***** Stored data
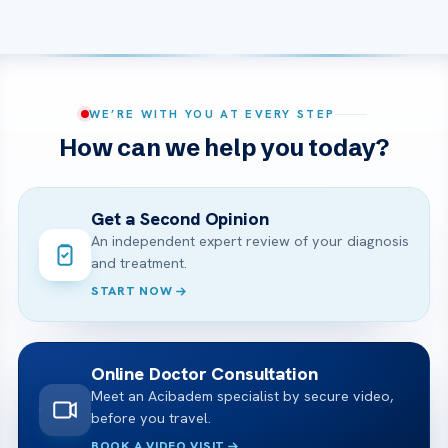
WE’RE WITH YOU AT EVERY STEP
How can we help you today?
Get a Second Opinion
An independent expert review of your diagnosis
and treatment.
START NOW
Online Doctor Consultation
Meet an Acibadem specialist by secure video,
before you travel.
BOOK A VIDEO VISIT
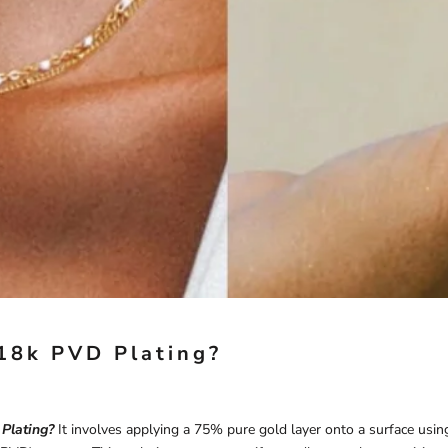
18k PVD Plating?
Plating?
It involves applying a 75% pure gold layer onto a surface usin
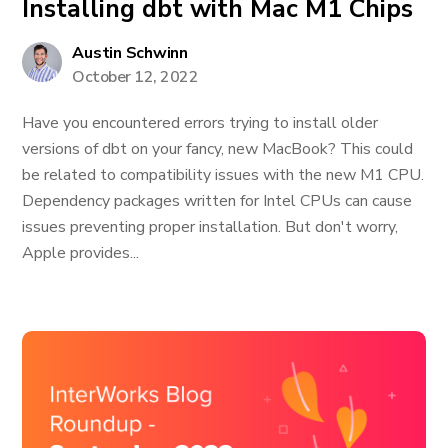
Installing dbt with Mac M1 Chips
Austin Schwinn
October 12, 2022
Have you encountered errors trying to install older
versions of dbt on your fancy, new MacBook? This could
be related to compatibility issues with the new M1 CPU.
Dependency packages written for Intel CPUs can cause
issues preventing proper installation. But don't worry,
Apple provides...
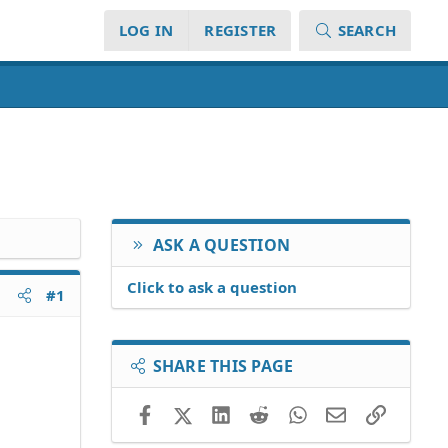
LOG IN
REGISTER
SEARCH
ASK A QUESTION
Click to ask a question
#1
SHARE THIS PAGE
Facebook
X (Twitter)
LinkedIn
Reddit
WhatsApp
Email
Link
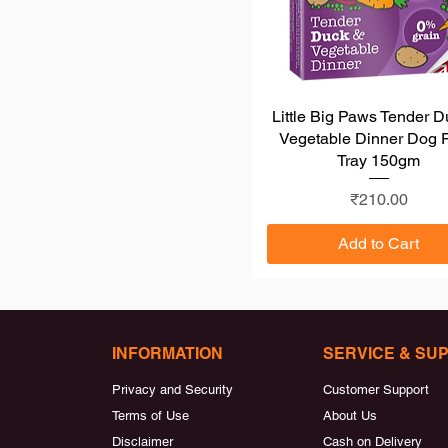
Little Big Paws Tender 
Quick View
Vegetable Dinner Dog 
Tray 150gm
Price
₹210.00
Add to Cart
INFORMATION
SERVICE & SU
Privacy and Security
Customer Support
Terms of Use
About Us
Disclaimer
Cash on Delivery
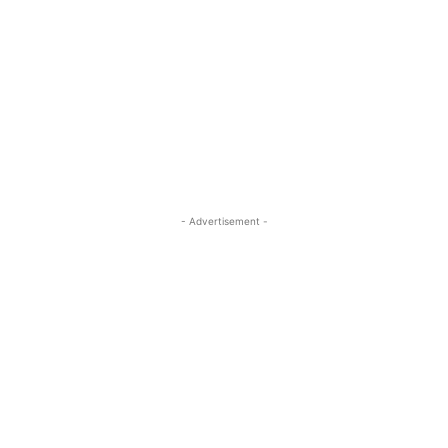
- Advertisement -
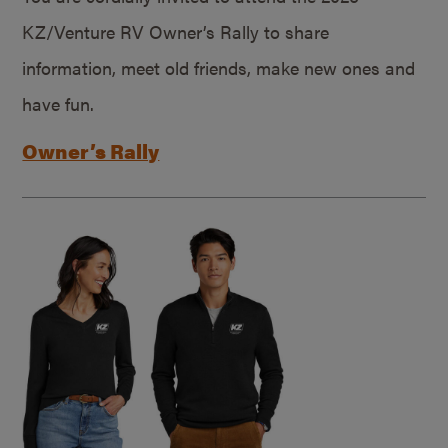
KZ/Venture RV Owner’s Rally to share
information, meet old friends, make new ones and
have fun.
Owner’s Rally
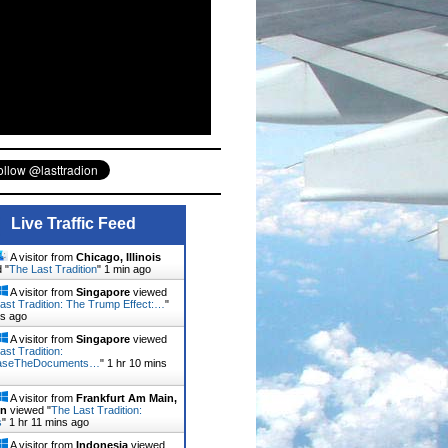
Live Traffic Feed
A visitor from
Chicago, Illinois
 "
The Last Tradition
"
1 min ago
A visitor from
Singapore
viewed
ast Tradition: The Trump Effect:…
"
ns ago
A visitor from
Singapore
viewed
ast Tradition:
aseTheDocuments…
"
1 hr 10 mins
A visitor from
Frankfurt Am Main,
en
viewed "
The Last Tradition:
s
"
1 hr 11 mins ago
A visitor from
Indonesia
viewed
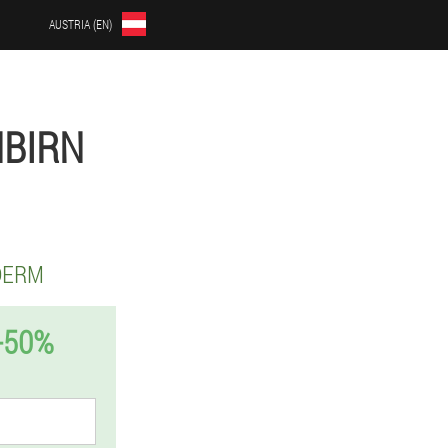
AUSTRIA (EN)
NBIRN
DERM
-50%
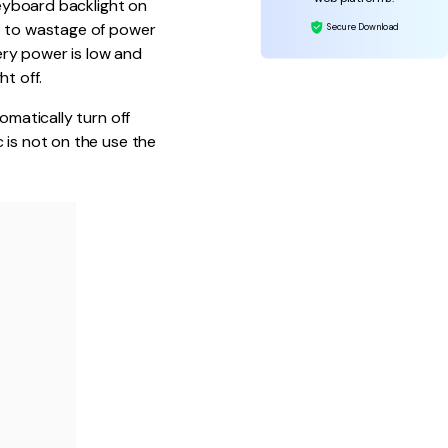
keyboard backlight on
re to wastage of power
Secure Download
ery power is low and
t off.
omatically turn off
 is not on the use the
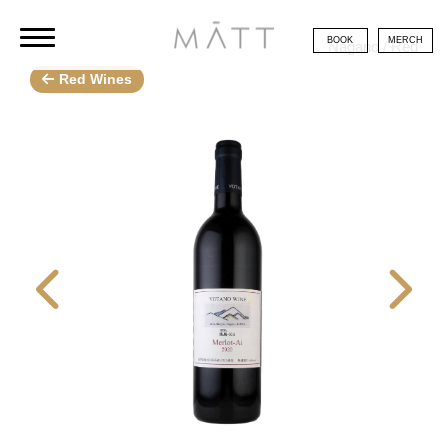
BOOK
MERCH
Nagano / Red
Red Wines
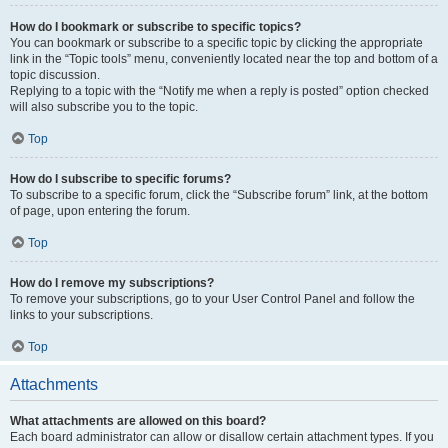
How do I bookmark or subscribe to specific topics?
You can bookmark or subscribe to a specific topic by clicking the appropriate
link in the “Topic tools” menu, conveniently located near the top and bottom of a
topic discussion.
Replying to a topic with the “Notify me when a reply is posted” option checked
will also subscribe you to the topic.
Top
How do I subscribe to specific forums?
To subscribe to a specific forum, click the “Subscribe forum” link, at the bottom
of page, upon entering the forum.
Top
How do I remove my subscriptions?
To remove your subscriptions, go to your User Control Panel and follow the
links to your subscriptions.
Top
Attachments
What attachments are allowed on this board?
Each board administrator can allow or disallow certain attachment types. If you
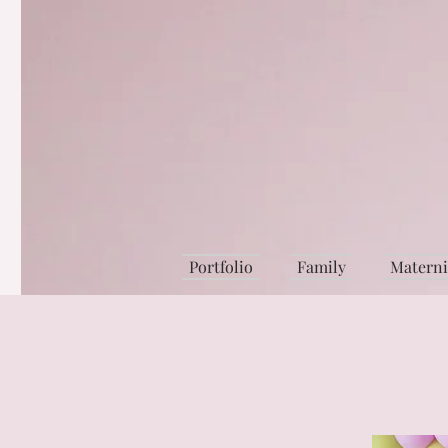
Portfolio
Family
Matern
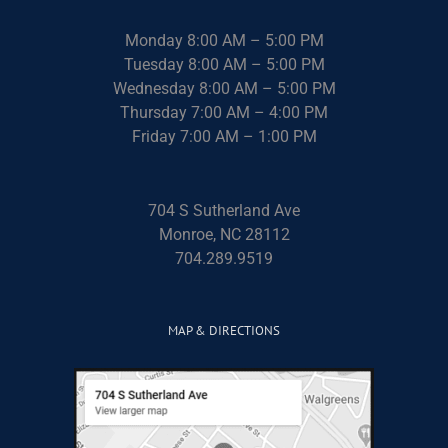
Monday 8:00 AM – 5:00 PM
Tuesday 8:00 AM – 5:00 PM
Wednesday 8:00 AM – 5:00 PM
Thursday 7:00 AM – 4:00 PM
Friday 7:00 AM – 1:00 PM
704 S Sutherland Ave
Monroe, NC 28112
704.289.9519
MAP & DIRECTIONS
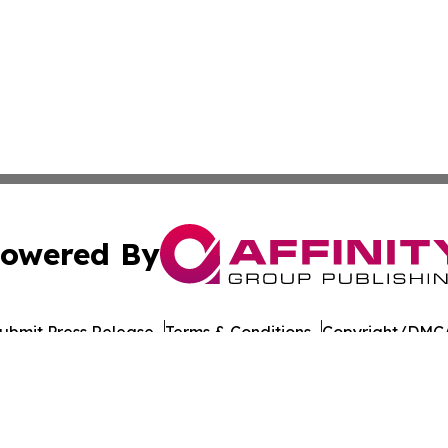
owered By
ubmit Press Release
Terms & Conditions
Copyright/DMCA
cs Inc. dba Affinity Group Publishing & US Career Finder.
Cookie Settings / Your Privacy Choices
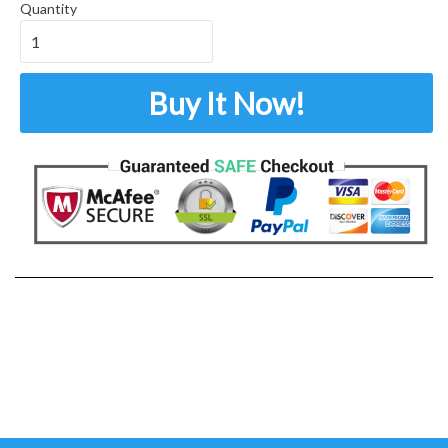
Quantity
Buy It Now!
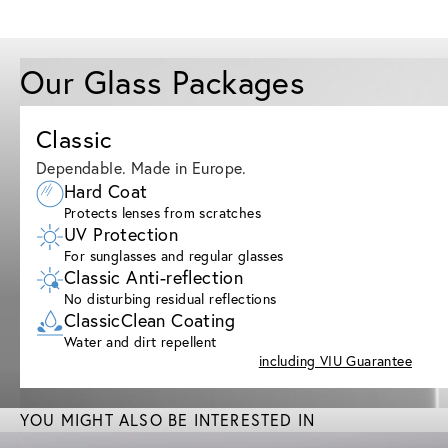
Our Glass Packages
Classic
Dependable. Made in Europe.
Hard Coat
Protects lenses from scratches
UV Protection
For sunglasses and regular glasses
Classic Anti-reflection
No disturbing residual reflections
ClassicClean Coating
Water and dirt repellent
including VIU Guarantee
YOU MIGHT ALSO BE INTERESTED IN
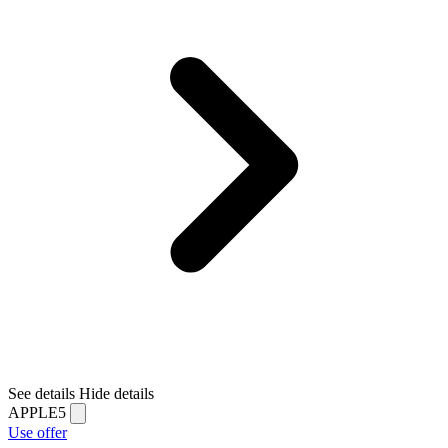
See details
Hide details
APPLE5
Use offer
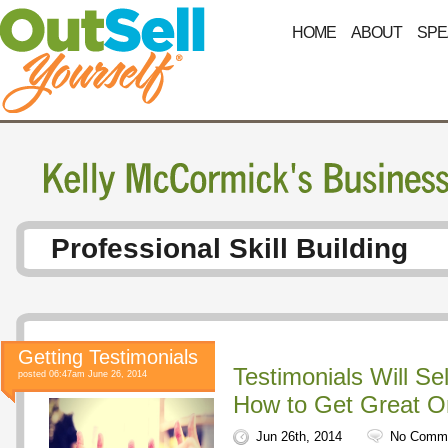
HOME
ABOUT
SPE
Professional Skill Building
Getting Testimonials
Testimonials Will Se
posted 06:47am June 26, 2014
How to Get Great 
Jun 26th, 2014
No Comm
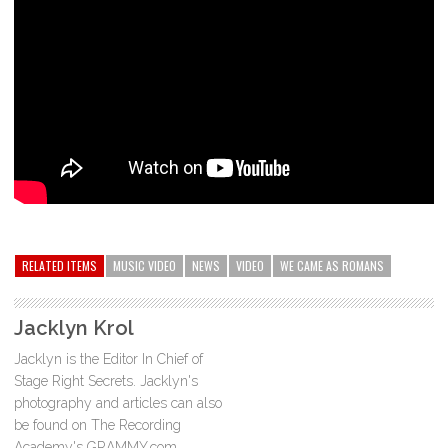
RELATED ITEMS
MUSIC VIDEO
NEWS
VIDEO
WE CAME AS ROMANS
Jacklyn Krol
Jacklyn is the Editor In Chief of
Stage Right Secrets. Jacklyn's
photography and articles can also
be found on The Recording
Academy's GRAMMY.com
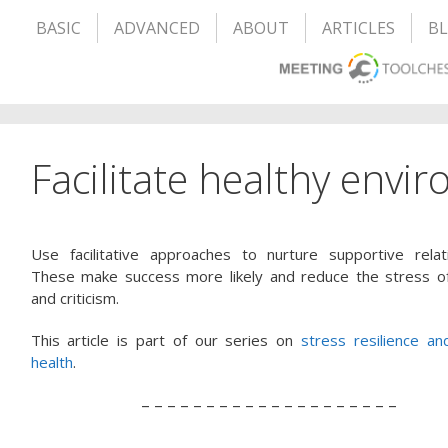
BASIC
ADVANCED
ABOUT
ARTICLES
B
Facilitate healthy envi
Use facilitative approaches to nurture supportive relati
These make success more likely and reduce the stress of 
and criticism.
This article is part of our series on
stress resilience an
health
.
– – – – – – – – – – – – – – – – – – – –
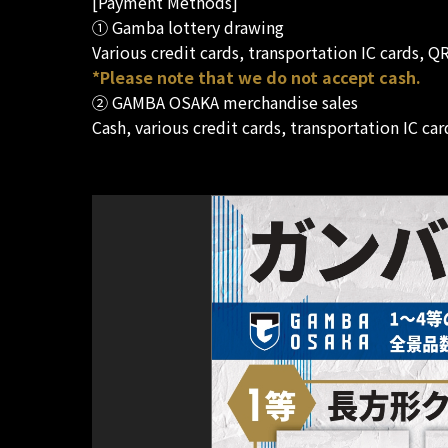
[Payment Methods]
① Gamba lottery drawing
Various credit cards, transportation IC cards, 
*Please note that we do not accept cash.
② GAMBA OSAKA merchandise sales
Cash, various credit cards, transportation IC c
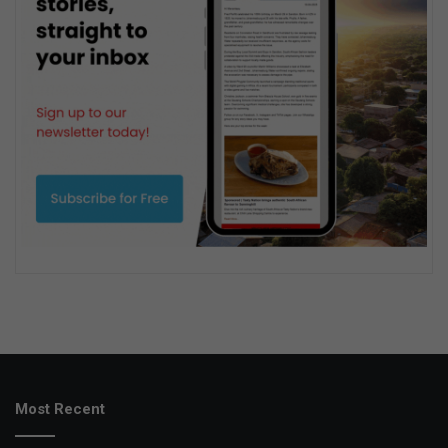
Most Recent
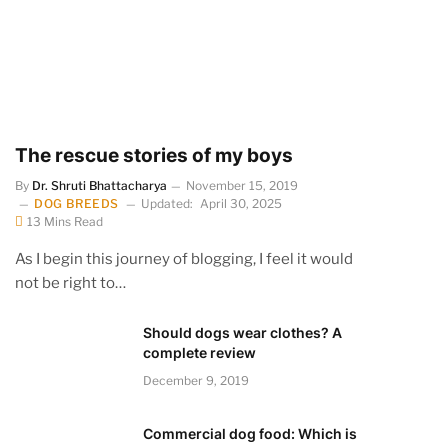
The rescue stories of my boys
By
Dr. Shruti Bhattacharya
November 15, 2019
DOG BREEDS
Updated:
April 30, 2025
13 Mins Read
As I begin this journey of blogging, I feel it would
not be right to…
Should dogs wear clothes? A
complete review
December 9, 2019
Commercial dog food: Which is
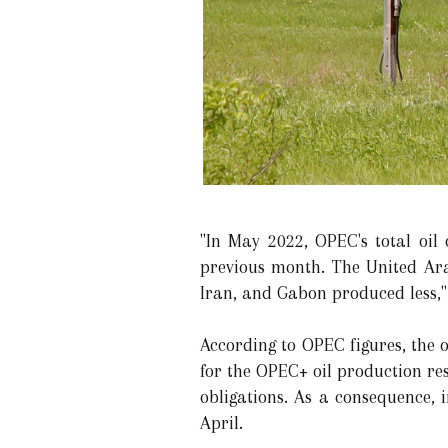
"In May 2022, OPEC's total oil
previous month. The United Ara
Iran, and Gabon produced less,"
According to OPEC figures, the 
for the OPEC+ oil production re
obligations. As a consequence,
April.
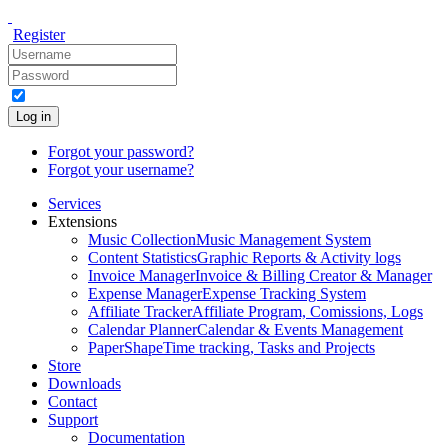
Register
Log in
Forgot your password?
Forgot your username?
Services
Extensions
Music Collection
Music Management System
Content Statistics
Graphic Reports & Activity logs
Invoice Manager
Invoice & Billing Creator & Manager
Expense Manager
Expense Tracking System
Affiliate Tracker
Affiliate Program, Comissions, Logs
Calendar Planner
Calendar & Events Management
PaperShape
Time tracking, Tasks and Projects
Store
Downloads
Contact
Support
Documentation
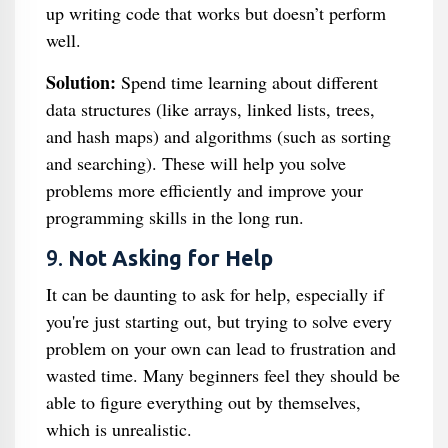
up writing code that works but doesn’t perform
well.
Solution:
Spend time learning about different
data structures (like arrays, linked lists, trees,
and hash maps) and algorithms (such as sorting
and searching). These will help you solve
problems more efficiently and improve your
programming skills in the long run.
9.
Not Asking for Help
It can be daunting to ask for help, especially if
you're just starting out, but trying to solve every
problem on your own can lead to frustration and
wasted time. Many beginners feel they should be
able to figure everything out by themselves,
which is unrealistic.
**********
**Goal of the exercise**
Return every record exactly, without the pictures.

**Solution to the problem**
WE’RE WITH YOU AT EVERY STEP
How can we help you today?
Get a Second Opinion
An independent expert review of your diagnosis
and treatment.
START NOW
Online Doctor Consultation
Meet an Acibadem specialist by secure video,
before you travel.
BOOK A VIDEO VISIT
18k PVD Plating?
Plating?
It involves applying a 75% pure gold layer onto a surface usin
Installing dbt with Mac M1 Chips
Austin Schwinn
October 12, 2022
Have you encountered errors trying to install older
versions of dbt on your fancy, new MacBook? This could
be related to compatibility issues with the new M1 CPU.
Dependency packages written for Intel CPUs can cause
issues preventing proper installation. But don't worry,
Apple provides...
LOG IN
REGISTER
SEARCH
ASK A QUESTION
Click to ask a question
#1
SHARE THIS PAGE
Facebook
X (Twitter)
LinkedIn
Reddit
WhatsApp
Email
Link
Little Big Paws Tender 
Quick View
Vegetable Dinner Dog 
Tray 150gm
Price
₹210.00
Add to Cart
INFORMATION
SERVICE & SU
Privacy and Security
Customer Support
Terms of Use
About Us
Disclaimer
Cash on Delivery
- Advertisement -
KZ/Venture RV Owner’s Rally to share
information, meet old friends, make new ones and
have fun.
Owner’s Rally
Live Traffic Feed
A visitor from
Chicago, Illinois
 "
The Last Tradition
"
1 min ago
A visitor from
Singapore
viewed
ast Tradition: The Trump Effect:…
"
ns ago
A visitor from
Singapore
viewed
ast Tradition:
aseTheDocuments…
"
1 hr 10 mins
A visitor from
Frankfurt Am Main,
en
viewed "
The Last Tradition:
s
"
1 hr 11 mins ago
A visitor from
Indonesia
viewed
AUSTRIA (EN)
NBIRN
DERM
-50%
keyboard backlight on
re to wastage of power
Secure Download
ery power is low and
t off.
omatically turn off
 is not on the use the
BOOK
MERCH
Nagano / Red
Red Wines
How do I bookmark or subscribe to specific topics?
You can bookmark or subscribe to a specific topic by clicking the appropriate
link in the “Topic tools” menu, conveniently located near the top and bottom of a
topic discussion.
Replying to a topic with the “Notify me when a reply is posted” option checked
will also subscribe you to the topic.
Top
How do I subscribe to specific forums?
To subscribe to a specific forum, click the “Subscribe forum” link, at the bottom
of page, upon entering the forum.
Top
How do I remove my subscriptions?
To remove your subscriptions, go to your User Control Panel and follow the
links to your subscriptions.
Top
Attachments
What attachments are allowed on this board?
Each board administrator can allow or disallow certain attachment types. If you
Portfolio
Family
Matern
Monday 8:00 AM – 5:00 PM
Tuesday 8:00 AM – 5:00 PM
Wednesday 8:00 AM – 5:00 PM
Thursday 7:00 AM – 4:00 PM
Friday 7:00 AM – 1:00 PM
704 S Sutherland Ave
Monroe, NC 28112
704.289.9519
MAP & DIRECTIONS
owered By
ubmit Press Release
Terms & Conditions
Copyright/DMCA
cs Inc. dba Affinity Group Publishing & US Career Finder.
Cookie Settings / Your Privacy Choices
Quantity
Buy It Now!
Our Glass Packages
Classic
Dependable. Made in Europe.
Hard Coat
Protects lenses from scratches
UV Protection
For sunglasses and regular glasses
Classic Anti-reflection
No disturbing residual reflections
ClassicClean Coating
Water and dirt repellent
including VIU Guarantee
YOU MIGHT ALSO BE INTERESTED IN
See details
Hide details
APPLE5
Use offer
HOME
ABOUT
SPE
Professional Skill Building
Getting Testimonials
Testimonials Will Se
posted 06:47am June 26, 2014
How to Get Great 
Jun 26th, 2014
No Comm
RELATED ITEMS
MUSIC VIDEO
NEWS
VIDEO
WE CAME AS ROMANS
Jacklyn Krol
Jacklyn is the Editor In Chief of
Stage Right Secrets. Jacklyn's
photography and articles can also
be found on The Recording
Academy's GRAMMY.com
BASIC
ADVANCED
ABOUT
ARTICLES
B
Facilitate healthy envi
Use facilitative approaches to nurture supportive relati
These make success more likely and reduce the stress of 
and criticism.
This article is part of our series on
stress resilience an
health
.
– – – – – – – – – – – – – – – – – – – –
[Payment Methods]
① Gamba lottery drawing
Various credit cards, transportation IC cards, 
*Please note that we do not accept cash.
② GAMBA OSAKA merchandise sales
Cash, various credit cards, transportation IC c
Most Recent
The rescue stories of my boys
By
Dr. Shruti Bhattacharya
November 15, 2019
DOG BREEDS
Updated:
April 30, 2025
13 Mins Read
As I begin this journey of blogging, I feel it would
not be right to…
Should dogs wear clothes? A
complete review
December 9, 2019
Commercial dog food: Which is
"In May 2022, OPEC's total oil
previous month. The United Ara
Iran, and Gabon produced less,"
According to OPEC figures, the 
for the OPEC+ oil production re
obligations. As a consequence,
April.
Register
Log in
Forgot your password?
Forgot your username?
Services
Extensions
Music Collection
Music Management System
Content Statistics
Graphic Reports & Activity logs
Invoice Manager
Invoice & Billing Creator & Manager
Expense Manager
Expense Tracking System
Affiliate Tracker
Affiliate Program, Comissions, Logs
Calendar Planner
Calendar & Events Management
PaperShape
Time tracking, Tasks and Projects
Store
Downloads
Contact
Support
Documentation
up writing code that works but doesn’t perform
well.
Solution:
Spend time learning about different
data structures (like arrays, linked lists, trees,
and hash maps) and algorithms (such as sorting
and searching). These will help you solve
problems more efficiently and improve your
programming skills in the long run.
9.
Not Asking for Help
It can be daunting to ask for help, especially if
you're just starting out, but trying to solve every
problem on your own can lead to frustration and
wasted time. Many beginners feel they should be
able to figure everything out by themselves,
which is unrealistic.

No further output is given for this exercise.